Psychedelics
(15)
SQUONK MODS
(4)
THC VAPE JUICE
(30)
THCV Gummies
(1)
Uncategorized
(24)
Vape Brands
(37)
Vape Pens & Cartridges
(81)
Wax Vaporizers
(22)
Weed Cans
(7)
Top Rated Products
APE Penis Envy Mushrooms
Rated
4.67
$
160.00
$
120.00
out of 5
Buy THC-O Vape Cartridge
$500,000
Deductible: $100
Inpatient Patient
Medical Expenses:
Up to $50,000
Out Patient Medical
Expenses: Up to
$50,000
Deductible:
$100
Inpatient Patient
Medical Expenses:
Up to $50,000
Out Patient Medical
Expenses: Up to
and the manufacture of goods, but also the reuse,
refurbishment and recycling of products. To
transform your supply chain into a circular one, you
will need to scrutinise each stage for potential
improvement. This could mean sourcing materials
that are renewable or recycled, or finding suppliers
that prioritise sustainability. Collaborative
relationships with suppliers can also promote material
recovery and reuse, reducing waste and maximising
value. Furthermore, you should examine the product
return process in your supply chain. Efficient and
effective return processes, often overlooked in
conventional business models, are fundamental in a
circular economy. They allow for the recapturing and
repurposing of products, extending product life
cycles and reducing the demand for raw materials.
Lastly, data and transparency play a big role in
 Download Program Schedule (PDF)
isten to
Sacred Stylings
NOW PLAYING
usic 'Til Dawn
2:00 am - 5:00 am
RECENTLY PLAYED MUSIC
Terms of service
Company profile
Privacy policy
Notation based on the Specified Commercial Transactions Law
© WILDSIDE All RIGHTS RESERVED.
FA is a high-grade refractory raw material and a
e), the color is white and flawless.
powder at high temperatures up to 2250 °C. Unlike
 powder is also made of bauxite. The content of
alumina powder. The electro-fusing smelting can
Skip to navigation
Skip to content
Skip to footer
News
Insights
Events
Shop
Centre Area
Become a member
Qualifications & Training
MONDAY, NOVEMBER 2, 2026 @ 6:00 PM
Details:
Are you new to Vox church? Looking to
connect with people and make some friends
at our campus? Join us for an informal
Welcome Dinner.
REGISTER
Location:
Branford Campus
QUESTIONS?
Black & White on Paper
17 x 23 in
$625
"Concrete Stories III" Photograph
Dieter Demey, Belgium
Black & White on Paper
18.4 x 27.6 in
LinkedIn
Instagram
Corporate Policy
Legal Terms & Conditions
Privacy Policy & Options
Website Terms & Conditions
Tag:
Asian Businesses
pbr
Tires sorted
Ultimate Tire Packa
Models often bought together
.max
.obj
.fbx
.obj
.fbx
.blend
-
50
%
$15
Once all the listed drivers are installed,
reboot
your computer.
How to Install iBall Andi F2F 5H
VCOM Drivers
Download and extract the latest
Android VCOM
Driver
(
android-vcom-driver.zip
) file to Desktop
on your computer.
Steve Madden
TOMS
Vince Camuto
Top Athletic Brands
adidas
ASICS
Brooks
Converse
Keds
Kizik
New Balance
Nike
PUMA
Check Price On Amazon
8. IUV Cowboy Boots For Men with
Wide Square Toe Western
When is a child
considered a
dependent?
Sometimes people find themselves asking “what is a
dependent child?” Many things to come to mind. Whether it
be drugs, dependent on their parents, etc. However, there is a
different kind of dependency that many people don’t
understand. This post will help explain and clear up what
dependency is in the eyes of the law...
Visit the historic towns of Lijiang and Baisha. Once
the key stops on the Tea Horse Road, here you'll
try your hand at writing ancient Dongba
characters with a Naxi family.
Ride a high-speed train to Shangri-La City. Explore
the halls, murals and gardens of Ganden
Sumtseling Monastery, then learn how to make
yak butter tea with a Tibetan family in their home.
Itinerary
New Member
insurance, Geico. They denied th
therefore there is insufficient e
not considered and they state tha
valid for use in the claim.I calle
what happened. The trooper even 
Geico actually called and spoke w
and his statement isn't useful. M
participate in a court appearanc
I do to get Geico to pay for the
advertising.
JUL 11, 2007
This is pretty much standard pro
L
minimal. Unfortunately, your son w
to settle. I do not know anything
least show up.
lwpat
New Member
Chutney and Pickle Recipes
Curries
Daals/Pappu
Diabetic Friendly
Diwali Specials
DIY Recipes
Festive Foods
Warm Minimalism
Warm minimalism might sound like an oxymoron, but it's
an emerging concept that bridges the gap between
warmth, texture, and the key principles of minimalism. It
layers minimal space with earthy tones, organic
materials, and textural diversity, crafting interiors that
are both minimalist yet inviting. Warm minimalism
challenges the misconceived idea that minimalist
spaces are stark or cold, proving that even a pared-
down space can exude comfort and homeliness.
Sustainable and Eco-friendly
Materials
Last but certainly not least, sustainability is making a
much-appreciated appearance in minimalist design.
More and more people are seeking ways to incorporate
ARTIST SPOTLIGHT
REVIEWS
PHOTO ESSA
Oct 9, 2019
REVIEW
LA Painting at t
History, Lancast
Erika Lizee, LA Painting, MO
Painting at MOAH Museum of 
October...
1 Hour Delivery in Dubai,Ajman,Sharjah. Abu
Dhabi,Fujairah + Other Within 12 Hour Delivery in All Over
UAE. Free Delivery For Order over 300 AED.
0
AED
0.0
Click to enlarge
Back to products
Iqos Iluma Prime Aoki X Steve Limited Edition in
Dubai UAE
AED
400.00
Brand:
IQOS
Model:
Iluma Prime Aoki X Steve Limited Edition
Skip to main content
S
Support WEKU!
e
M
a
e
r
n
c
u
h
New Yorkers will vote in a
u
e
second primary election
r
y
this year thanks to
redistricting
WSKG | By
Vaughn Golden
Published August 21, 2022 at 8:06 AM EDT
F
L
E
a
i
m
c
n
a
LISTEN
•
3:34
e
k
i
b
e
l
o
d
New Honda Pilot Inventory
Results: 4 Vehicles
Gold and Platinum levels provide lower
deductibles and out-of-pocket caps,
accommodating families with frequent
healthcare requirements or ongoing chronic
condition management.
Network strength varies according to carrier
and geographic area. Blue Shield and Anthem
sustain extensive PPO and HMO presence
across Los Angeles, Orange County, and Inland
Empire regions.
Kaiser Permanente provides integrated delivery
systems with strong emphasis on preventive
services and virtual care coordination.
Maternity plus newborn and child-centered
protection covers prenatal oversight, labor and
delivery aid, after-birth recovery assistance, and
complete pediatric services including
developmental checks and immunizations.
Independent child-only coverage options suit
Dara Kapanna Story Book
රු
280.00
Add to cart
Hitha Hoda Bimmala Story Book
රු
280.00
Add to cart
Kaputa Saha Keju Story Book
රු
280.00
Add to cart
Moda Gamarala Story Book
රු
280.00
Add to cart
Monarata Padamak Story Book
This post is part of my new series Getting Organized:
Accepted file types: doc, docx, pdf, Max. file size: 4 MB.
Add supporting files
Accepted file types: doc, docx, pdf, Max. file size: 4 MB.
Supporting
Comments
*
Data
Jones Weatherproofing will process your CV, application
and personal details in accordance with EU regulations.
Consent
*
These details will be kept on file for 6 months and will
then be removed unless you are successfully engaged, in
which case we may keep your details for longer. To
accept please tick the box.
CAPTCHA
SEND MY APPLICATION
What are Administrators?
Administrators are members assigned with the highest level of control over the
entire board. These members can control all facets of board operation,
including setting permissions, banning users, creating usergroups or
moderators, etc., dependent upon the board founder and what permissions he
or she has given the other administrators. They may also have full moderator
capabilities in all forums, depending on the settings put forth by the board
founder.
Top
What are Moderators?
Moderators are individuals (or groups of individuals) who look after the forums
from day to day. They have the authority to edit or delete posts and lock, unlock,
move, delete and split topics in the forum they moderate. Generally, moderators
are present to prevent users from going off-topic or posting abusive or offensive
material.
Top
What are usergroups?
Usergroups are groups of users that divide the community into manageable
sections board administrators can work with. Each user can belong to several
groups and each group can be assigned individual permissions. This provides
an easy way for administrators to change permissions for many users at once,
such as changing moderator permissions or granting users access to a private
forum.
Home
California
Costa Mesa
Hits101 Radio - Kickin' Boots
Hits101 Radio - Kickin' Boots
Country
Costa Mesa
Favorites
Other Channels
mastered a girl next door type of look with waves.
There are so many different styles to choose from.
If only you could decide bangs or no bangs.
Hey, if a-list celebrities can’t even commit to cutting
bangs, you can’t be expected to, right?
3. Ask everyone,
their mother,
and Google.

::::::

## WHAT YOU NEED TO DO:
Could you return, with no changes, the lines of the listing from its first line through the line containing "circular economy. They", with both of those lines included?

## RESPONSE BOX:
Psychedelics
(15)
SQUONK MODS
(4)
THC VAPE JUICE
(30)
THCV Gummies
(1)
Uncategorized
(24)
Vape Brands
(37)
Vape Pens & Cartridges
(81)
Wax Vaporizers
(22)
Weed Cans
(7)
Top Rated Products
APE Penis Envy Mushrooms
Rated
4.67
$
160.00
$
120.00
out of 5
Buy THC-O Vape Cartridge
$500,000
Deductible: $100
Inpatient Patient
Medical Expenses:
Up to $50,000
Out Patient Medical
Expenses: Up to
$50,000
Deductible:
$100
Inpatient Patient
Medical Expenses:
Up to $50,000
Out Patient Medical
Expenses: Up to
and the manufacture of goods, but also the reuse,
refurbishment and recycling of products. To
transform your supply chain into a circular one, you
will need to scrutinise each stage for potential
improvement. This could mean sourcing materials
that are renewable or recycled, or finding suppliers
that prioritise sustainability. Collaborative
relationships with suppliers can also promote material
recovery and reuse, reducing waste and maximising
value. Furthermore, you should examine the product
return process in your supply chain. Efficient and
effective return processes, often overlooked in
conventional business models, are fundamental in a
circular economy. They allow for the recapturing and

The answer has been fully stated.